** Material provided follows **

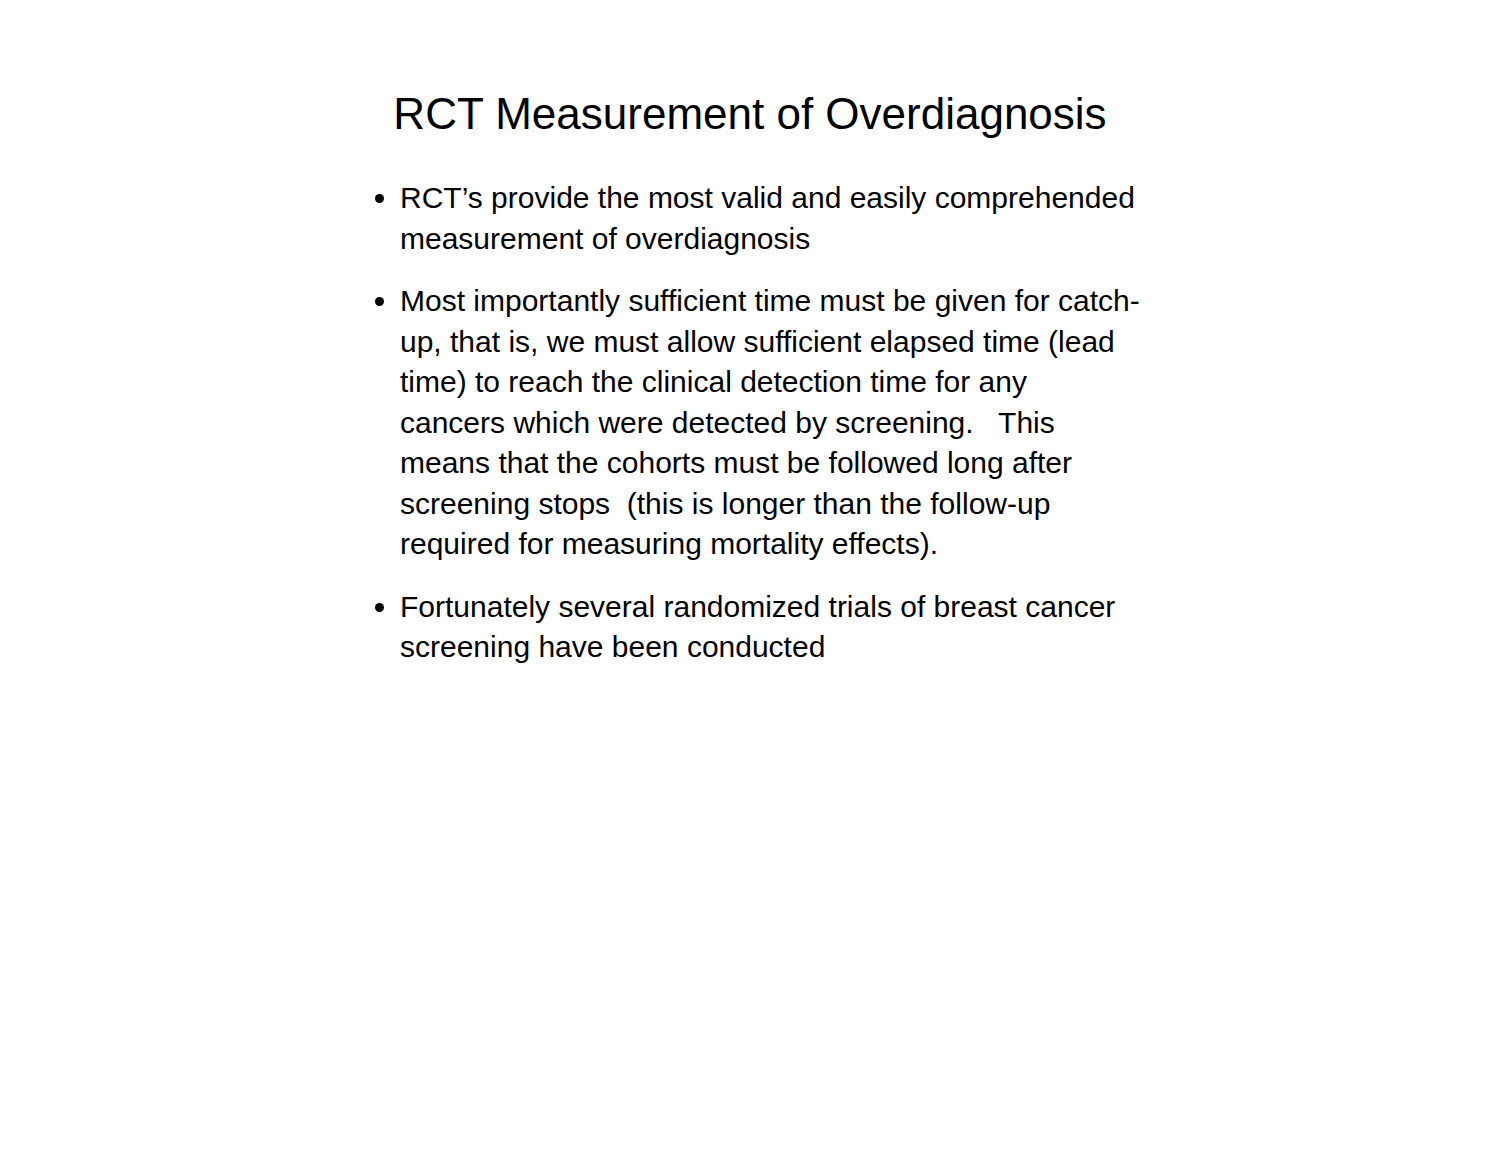RCT Measurement of Overdiagnosis
RCT’s provide the most valid and easily comprehended measurement of overdiagnosis
Most importantly sufficient time must be given for catch-up, that is, we must allow sufficient elapsed time (lead time) to reach the clinical detection time for any cancers which were detected by screening. This means that the cohorts must be followed long after screening stops (this is longer than the follow-up required for measuring mortality effects).
Fortunately several randomized trials of breast cancer screening have been conducted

** End of Material provided **

### Task to carry out
Return the listing verbatim, pictures omitted.

### Solved exercise
RCT Measurement of Overdiagnosis
RCT’s provide the most valid and easily comprehended measurement of overdiagnosis
Most importantly sufficient time must be given for catch-up, that is, we must allow sufficient elapsed time (lead time) to reach the clinical detection time for any cancers which were detected by screening. This means that the cohorts must be followed long after screening stops (this is longer than the follow-up required for measuring mortality effects).
Fortunately several randomized trials of breast cancer screening have been conducted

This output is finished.